In Deutschland wurde in der Volksheilstätte Vogelsang (des Vaterländischen Frauenvereins der Provinz Sachsen) jedem Kranken gleich bei der Aufnahme eine Spuckflasche ausgehändigt – öffentliche Spucknäpfe waren daher in der Anstalt (mit Ausnahme des Aufnahmezimmers) nicht aufgestellt. Die Reinigung der Spuckflaschen besorgen die Kranken selbst, indem sie den Inhalt auf zur Verbrennung bestimmten Torfmull entleerten und die Flaschen mit Lysolfiüssigkeit und Wasser nachspülen. Letzteres wurde, bevor es den Abwässern zufloß, in besonderen Dampfkochapparaten zum Kochen gebracht.

 

Bis in die kleinsten Dörfer wurde die Kunde getragen, auch in Luxemburg: "Harlingen, 7. Dez. In unserem Volksverein hielt Hr. Dr. Ecker aus Bissen einen sehr lehrreichen Vortrag über die Tuberkulose und ihre Bekämpfung" (Luxemburger Wort vom 7.12.1912).

 

Die ganze Hygienekampagne half herzlich wenig, der Bodenbelag auf Bahnsteigen und in Wartezimmer auf Bahnhöfen blieben glitschig. Es kam gar der blöde Witz auf: "Was ist ein Spucknapf?
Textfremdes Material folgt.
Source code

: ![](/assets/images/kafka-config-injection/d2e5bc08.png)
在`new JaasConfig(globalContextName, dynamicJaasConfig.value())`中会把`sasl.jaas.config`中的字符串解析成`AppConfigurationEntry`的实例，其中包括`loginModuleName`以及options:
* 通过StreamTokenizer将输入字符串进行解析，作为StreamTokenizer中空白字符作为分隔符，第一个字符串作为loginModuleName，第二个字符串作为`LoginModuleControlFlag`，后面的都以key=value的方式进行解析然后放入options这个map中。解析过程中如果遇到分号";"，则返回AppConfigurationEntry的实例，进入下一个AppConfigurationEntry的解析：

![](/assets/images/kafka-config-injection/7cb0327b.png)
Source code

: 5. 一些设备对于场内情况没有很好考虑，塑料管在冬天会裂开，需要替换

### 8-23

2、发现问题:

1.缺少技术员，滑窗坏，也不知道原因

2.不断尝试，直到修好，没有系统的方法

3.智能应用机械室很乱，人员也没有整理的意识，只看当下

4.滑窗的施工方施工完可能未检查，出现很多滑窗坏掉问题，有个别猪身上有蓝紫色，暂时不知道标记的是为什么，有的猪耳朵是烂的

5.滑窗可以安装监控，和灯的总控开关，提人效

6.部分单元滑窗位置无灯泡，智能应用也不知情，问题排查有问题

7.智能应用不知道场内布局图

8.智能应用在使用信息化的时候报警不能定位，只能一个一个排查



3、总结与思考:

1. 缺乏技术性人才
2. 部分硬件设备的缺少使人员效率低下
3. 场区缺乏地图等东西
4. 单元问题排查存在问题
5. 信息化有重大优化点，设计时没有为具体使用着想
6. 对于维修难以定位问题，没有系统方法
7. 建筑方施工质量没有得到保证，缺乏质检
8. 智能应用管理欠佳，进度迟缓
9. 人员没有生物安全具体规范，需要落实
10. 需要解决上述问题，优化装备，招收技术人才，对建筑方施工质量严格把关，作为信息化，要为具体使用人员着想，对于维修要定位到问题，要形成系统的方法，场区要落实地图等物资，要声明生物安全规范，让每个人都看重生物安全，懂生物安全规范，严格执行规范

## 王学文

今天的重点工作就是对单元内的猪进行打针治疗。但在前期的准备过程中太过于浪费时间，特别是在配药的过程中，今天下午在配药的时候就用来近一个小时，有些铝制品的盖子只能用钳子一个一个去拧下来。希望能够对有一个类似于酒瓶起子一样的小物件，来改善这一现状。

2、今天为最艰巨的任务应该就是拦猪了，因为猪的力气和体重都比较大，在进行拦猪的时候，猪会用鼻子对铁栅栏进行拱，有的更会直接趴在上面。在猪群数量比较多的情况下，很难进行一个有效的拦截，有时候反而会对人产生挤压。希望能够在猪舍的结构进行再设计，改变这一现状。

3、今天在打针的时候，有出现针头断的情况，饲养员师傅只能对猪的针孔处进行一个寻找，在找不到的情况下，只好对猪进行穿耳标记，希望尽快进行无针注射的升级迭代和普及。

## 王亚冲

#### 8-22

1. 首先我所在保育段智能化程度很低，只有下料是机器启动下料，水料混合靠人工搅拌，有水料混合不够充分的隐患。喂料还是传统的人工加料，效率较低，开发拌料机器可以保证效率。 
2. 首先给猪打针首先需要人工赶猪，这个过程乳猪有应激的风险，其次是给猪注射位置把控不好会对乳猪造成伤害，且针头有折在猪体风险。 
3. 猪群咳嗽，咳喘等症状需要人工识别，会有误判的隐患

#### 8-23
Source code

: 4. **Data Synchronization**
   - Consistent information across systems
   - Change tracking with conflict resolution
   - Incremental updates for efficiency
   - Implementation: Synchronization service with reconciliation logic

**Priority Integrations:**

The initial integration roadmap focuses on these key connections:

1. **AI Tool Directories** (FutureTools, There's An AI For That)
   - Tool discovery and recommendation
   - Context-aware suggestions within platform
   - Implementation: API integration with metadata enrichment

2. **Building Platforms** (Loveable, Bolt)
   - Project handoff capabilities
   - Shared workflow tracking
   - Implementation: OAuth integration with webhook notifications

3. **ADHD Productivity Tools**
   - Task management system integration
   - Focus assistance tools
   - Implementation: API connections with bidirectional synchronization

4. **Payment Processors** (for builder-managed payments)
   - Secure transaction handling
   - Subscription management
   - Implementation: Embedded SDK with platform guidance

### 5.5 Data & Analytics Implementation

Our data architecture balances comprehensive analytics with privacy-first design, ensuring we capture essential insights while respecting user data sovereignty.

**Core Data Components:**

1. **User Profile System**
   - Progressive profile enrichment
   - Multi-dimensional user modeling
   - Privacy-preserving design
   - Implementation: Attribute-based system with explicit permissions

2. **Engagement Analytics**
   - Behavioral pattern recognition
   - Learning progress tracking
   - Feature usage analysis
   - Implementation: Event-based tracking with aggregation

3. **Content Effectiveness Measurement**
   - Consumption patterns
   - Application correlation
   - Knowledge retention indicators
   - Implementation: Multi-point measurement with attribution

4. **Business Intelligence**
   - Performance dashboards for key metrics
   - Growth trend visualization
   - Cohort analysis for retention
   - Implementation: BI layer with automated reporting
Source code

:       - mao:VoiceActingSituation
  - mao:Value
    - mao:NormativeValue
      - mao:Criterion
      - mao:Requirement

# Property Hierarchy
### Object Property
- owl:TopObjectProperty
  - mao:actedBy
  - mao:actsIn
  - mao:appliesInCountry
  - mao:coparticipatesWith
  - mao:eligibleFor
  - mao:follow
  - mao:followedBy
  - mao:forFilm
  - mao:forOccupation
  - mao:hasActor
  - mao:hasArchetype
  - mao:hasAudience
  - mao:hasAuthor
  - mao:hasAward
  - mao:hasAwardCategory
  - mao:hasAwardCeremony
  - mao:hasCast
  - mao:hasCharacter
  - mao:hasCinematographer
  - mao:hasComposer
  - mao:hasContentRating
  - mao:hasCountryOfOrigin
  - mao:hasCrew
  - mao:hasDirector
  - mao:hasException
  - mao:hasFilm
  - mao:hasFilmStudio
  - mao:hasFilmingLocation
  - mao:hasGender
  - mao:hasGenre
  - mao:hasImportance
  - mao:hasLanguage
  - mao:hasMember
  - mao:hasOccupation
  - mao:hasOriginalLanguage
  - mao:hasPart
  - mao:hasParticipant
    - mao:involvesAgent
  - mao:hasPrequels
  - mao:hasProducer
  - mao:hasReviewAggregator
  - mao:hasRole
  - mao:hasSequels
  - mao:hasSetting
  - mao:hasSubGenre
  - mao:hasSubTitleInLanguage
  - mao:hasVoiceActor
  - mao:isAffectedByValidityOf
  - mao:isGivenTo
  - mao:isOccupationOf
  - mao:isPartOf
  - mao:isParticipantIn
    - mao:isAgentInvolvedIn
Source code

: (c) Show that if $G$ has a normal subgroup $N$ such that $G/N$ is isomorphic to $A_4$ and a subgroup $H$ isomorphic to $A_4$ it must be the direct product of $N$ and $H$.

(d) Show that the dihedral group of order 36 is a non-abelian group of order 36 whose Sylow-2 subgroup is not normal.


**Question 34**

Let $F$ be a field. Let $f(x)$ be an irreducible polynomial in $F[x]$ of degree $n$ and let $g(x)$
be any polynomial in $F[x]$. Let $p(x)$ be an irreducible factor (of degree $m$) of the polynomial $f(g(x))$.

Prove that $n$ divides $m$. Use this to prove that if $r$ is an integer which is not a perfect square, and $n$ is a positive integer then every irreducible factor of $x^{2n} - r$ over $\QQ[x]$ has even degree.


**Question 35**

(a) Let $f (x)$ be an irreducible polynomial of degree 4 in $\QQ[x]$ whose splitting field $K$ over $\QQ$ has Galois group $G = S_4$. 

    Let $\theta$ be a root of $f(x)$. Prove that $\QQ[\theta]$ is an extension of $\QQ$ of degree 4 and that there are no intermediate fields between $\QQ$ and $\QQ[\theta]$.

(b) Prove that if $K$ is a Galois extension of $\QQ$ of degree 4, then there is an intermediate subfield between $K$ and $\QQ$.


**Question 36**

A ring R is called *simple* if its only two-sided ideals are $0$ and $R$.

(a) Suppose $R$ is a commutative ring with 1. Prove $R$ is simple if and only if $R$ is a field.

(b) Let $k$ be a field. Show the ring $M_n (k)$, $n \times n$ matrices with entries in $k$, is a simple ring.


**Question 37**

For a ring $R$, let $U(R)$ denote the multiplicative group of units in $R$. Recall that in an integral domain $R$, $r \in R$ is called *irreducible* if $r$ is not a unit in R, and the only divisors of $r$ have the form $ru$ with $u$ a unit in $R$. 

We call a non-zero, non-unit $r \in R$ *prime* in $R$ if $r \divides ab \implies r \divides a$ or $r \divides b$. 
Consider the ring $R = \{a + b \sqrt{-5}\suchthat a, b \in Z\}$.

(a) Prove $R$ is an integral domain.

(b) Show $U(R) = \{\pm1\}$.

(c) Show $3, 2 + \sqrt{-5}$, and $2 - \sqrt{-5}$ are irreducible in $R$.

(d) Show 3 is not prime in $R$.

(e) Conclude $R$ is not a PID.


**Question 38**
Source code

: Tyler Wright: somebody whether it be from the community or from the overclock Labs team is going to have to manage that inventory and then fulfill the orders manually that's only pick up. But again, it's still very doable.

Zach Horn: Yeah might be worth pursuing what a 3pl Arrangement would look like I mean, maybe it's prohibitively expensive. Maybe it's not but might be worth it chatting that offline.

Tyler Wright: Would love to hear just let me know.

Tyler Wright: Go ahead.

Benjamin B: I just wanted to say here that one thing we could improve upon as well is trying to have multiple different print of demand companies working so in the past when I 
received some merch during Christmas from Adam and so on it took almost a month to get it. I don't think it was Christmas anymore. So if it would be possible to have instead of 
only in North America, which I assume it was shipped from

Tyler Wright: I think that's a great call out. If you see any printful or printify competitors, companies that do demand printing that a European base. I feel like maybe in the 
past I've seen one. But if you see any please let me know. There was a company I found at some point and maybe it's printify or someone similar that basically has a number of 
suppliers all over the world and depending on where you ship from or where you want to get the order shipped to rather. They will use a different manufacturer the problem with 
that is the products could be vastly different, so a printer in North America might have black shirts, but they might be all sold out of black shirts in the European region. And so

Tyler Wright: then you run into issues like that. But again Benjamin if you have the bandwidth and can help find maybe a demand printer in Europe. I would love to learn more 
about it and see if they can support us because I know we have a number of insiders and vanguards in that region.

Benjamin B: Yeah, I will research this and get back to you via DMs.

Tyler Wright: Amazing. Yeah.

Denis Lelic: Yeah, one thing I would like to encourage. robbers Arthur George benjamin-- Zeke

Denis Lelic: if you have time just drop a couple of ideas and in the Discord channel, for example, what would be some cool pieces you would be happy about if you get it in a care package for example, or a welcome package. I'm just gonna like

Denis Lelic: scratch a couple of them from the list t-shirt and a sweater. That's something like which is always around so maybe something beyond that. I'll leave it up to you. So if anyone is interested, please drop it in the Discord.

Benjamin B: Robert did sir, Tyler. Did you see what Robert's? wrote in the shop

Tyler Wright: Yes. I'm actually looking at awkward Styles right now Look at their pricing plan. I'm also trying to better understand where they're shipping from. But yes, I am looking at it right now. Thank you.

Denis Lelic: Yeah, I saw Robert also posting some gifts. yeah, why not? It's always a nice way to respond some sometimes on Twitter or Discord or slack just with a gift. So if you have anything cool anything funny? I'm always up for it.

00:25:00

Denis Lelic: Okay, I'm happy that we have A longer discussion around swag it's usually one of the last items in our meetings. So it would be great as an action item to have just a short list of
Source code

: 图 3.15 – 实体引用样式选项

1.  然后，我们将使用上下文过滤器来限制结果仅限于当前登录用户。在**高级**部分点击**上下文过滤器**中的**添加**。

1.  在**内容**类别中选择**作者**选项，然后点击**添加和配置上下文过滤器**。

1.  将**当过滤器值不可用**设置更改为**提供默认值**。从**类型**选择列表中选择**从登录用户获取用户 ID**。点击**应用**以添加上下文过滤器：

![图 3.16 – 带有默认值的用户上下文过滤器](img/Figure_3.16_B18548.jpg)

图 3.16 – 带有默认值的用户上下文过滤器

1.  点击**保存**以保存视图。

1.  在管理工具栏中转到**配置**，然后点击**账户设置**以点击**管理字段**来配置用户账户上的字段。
Antwort: ein kleiner Topf, rundum den man spucken kann".

 

Die blauen Flaschen wurden zum Erkennungszeichen der Tuberkulösen, so im Tb-Kurort St. Blasien im Schwarzwald:
"Obwohl die Patienten das Klinikgelände eigentlich nicht verlassen sollten, waren sie Überlieferungen zufolge immer wieder in der Stadt, zu erkennen an ihren Spuckflaschen" (Badische Zeitung vom 14. 6, 2012). Wie auch immer. Ob mit einem "Blauen Heinrich" oder ersatzweise einem "japanischen Taschentuch": man war gebrandmarkt, als ansteckend stigmatisiert.

 

Vorgestellt wird ein 10 cm hoher "Crachoir de poche de Paris LN" mit einer 3 cm grossen Öffnung. Metalldeckel mit Gummidichtung und Bajonett-Verschluss.